This week in History, we are discussing The Long, Lingering Shadow by Robert J. Cottrol, about the history of slavery and racial inequality in the Americas.

It’s really depressing. The fact that so many were held in bondage for so long is terrible.

But at least the demographics and cultural history are interesting! One thing that I didn’t know prior to reading this book was how different the treatment of free people of color in the United States was compared to the rest of the Americas. Cottrol argues that the relative population of white and black people shapes the general perception of how those people can engage in society.

For example, it was quite common during the 18th and 19th centuries for Africans to be seen as ‘bestial’ or ‘savage’. This prejudice was common to all of the various countries and colonies of the Americas. As one unfortunate consequence of this in the United States people of African decent were presumed to be slaves footnote:[Well, they were presumed to be slaves in the Southern colonies. The Northern colonies each had their own rules and regulations concerning free black people, which generally worsened as time went on.], and often ‘recaptured’ and returned to bondage even if they were legally free. In contrast, Brazil, which had one of the more brutal and long-lasting regimes of slavery footnote:[They were the last country in the Americas to still have slavery.], recognized many possible paths to freedom for enslaved peoples, and recognized free persons of African decent as citizens and equal members of society.

Why this disparity? Cottrol hypothesizes that because there were many more free people of color footnote:[Mainly because of the remnants of Las siete partidas, a Spanish reinterpretation of Roman laws governing slavery that provided for many possible paths to legal freedom.] than Europeans in Brazil that they became normalized, and were not identified with the ‘scary’ native Africans.

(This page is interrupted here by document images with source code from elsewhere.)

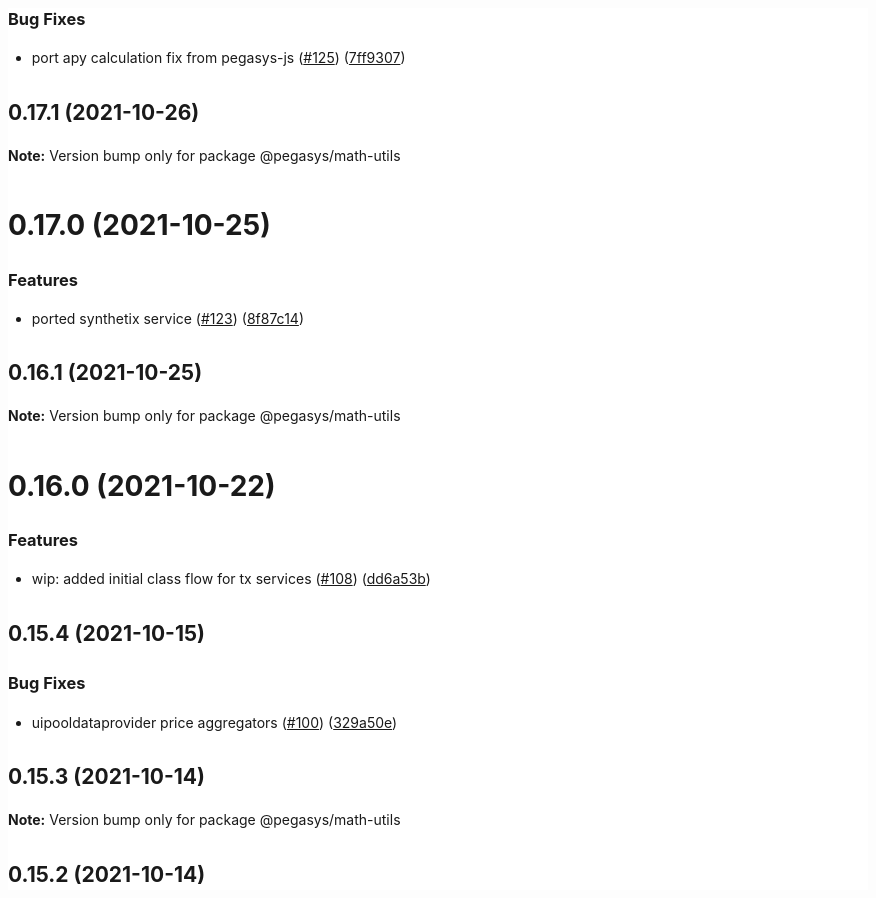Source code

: ### Bug Fixes

- port apy calculation fix from pegasys-js
  ([#125](https://github.com/@pegasys/pegasys-utilities/issues/125))
  ([7ff9307](https://github.com/@pegasys/pegasys-utilities/commit/7ff93077b6bb97ec2c608f4e19e973d0368f4ef7))

## 0.17.1 (2021-10-26)

**Note:** Version bump only for package @pegasys/math-utils

# 0.17.0 (2021-10-25)

### Features

- ported synthetix service
  ([#123](https://github.com/@pegasys/pegasys-utilities/issues/123))
  ([8f87c14](https://github.com/@pegasys/pegasys-utilities/commit/8f87c14a2e93def7622fe3e94816b8657c68bcc1))

## 0.16.1 (2021-10-25)

**Note:** Version bump only for package @pegasys/math-utils

# 0.16.0 (2021-10-22)

### Features

- wip: added initial class flow for tx services
  ([#108](https://github.com/@pegasys/pegasys-utilities/issues/108))
  ([dd6a53b](https://github.com/@pegasys/pegasys-utilities/commit/dd6a53b1e10f005b64151a55a3bd5cc4119ab62a))

## 0.15.4 (2021-10-15)

### Bug Fixes

- uipooldataprovider price aggregators
  ([#100](https://github.com/@pegasys/pegasys-utilities/issues/100))
  ([329a50e](https://github.com/@pegasys/pegasys-utilities/commit/329a50e971263debba8d9122fc55ce323dc71929))

## 0.15.3 (2021-10-14)

**Note:** Version bump only for package @pegasys/math-utils

## 0.15.2 (2021-10-14)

This trend has been repeated many times with regards to different social justice issues; the more that a population is perceived to be part of the ‘normal’ functioning of society, the easier it is to accept in spite of the image disseminated by fear-mongers. Examples include not only acceptance of people of color, but also acceptance of people with different sexualities, and the growing acceptance of people with unexpected genders. I’ve noticed this trend before, but reading about it in the context of historical slavery drove home how deep-rooted this effect is.